(Stored data entries)
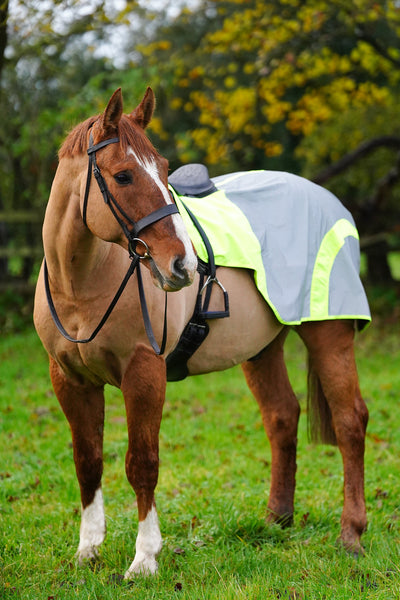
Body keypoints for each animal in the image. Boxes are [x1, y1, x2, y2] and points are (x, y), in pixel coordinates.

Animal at [34, 86, 368, 580]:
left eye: (164, 169)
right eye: (123, 176)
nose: (184, 265)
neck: (82, 285)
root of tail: (326, 197)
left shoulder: (144, 373)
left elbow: (142, 462)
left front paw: (144, 559)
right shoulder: (70, 380)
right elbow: (88, 461)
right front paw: (88, 551)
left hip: (329, 333)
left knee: (350, 422)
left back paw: (352, 536)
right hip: (263, 347)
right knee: (282, 416)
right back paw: (277, 520)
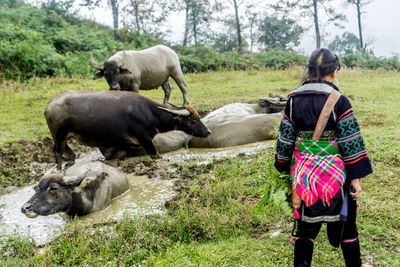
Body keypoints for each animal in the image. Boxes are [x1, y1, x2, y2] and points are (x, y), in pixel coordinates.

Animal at [45, 91, 211, 169]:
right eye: (193, 119)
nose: (208, 131)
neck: (149, 113)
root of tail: (49, 105)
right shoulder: (145, 139)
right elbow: (156, 155)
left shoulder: (123, 143)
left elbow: (120, 157)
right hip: (59, 134)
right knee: (57, 151)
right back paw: (59, 168)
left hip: (64, 136)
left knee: (65, 149)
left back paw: (72, 160)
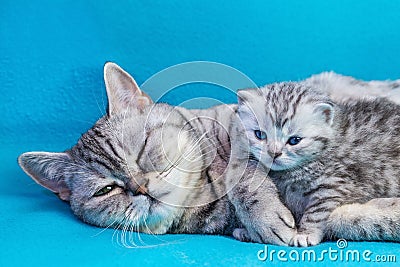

> **ASSIGNMENT**: Reply with nothing except the number of lines in the records that include the word "knee".

> **TASK SOLUTION**: 4